== YOUR GOAL ==
Look through the data below, and copy each line that carries the word "scroll".

== DATA ==
▼

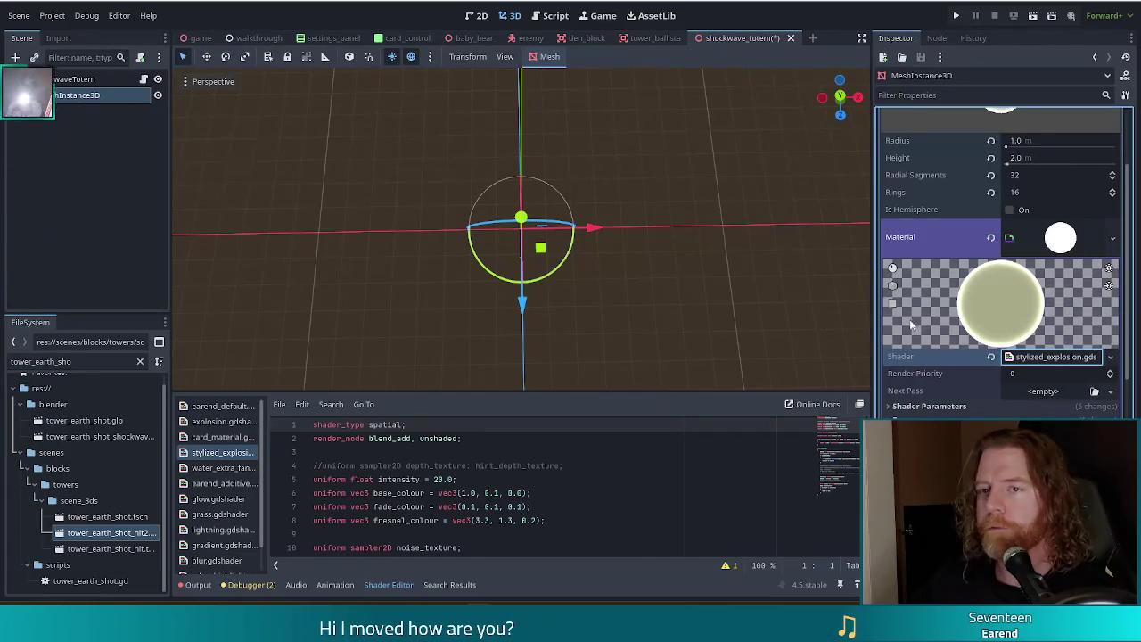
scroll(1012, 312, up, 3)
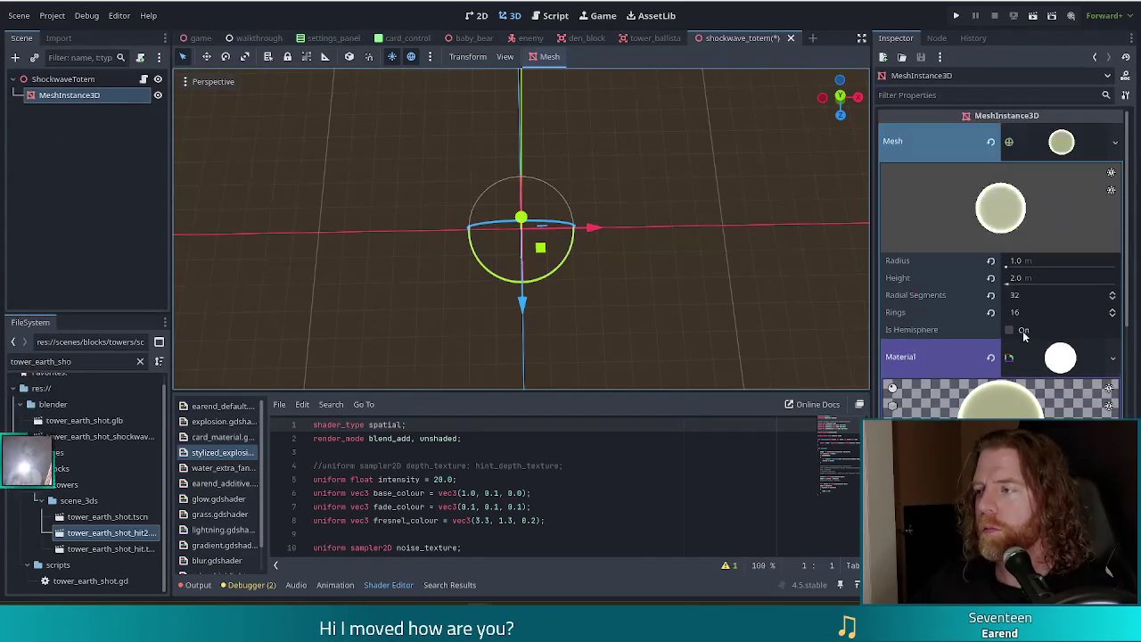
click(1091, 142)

▲
▼

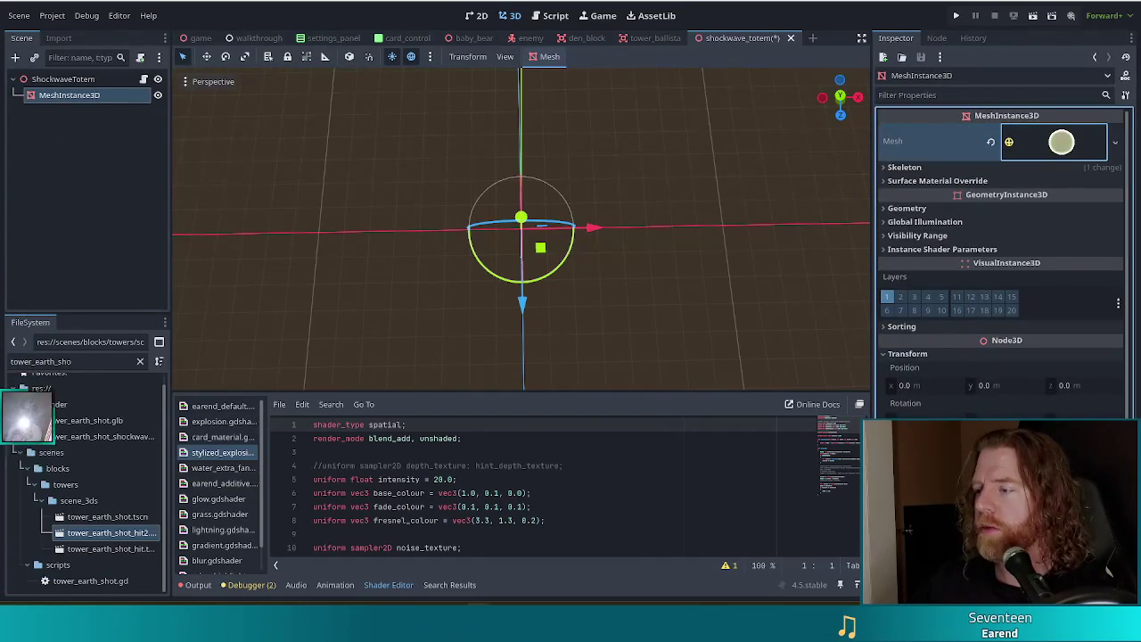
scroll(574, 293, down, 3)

▲
▼

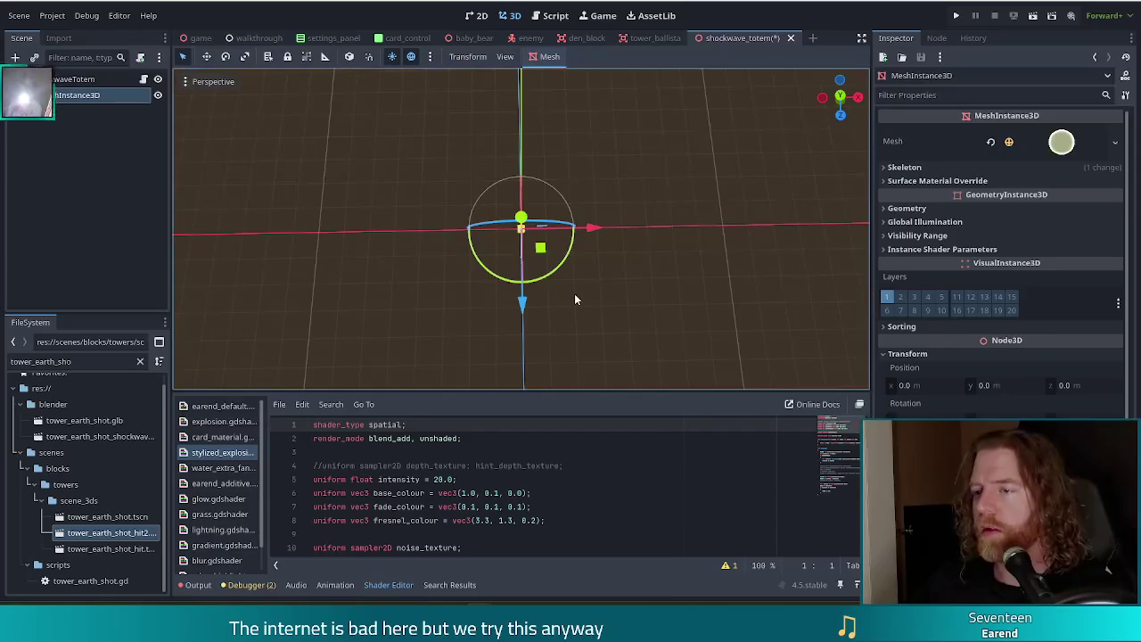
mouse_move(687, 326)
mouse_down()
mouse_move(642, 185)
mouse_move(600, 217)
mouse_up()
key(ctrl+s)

▲

== TASK RESPONSE ==
scroll(1012, 312, up, 3)
scroll(574, 293, down, 3)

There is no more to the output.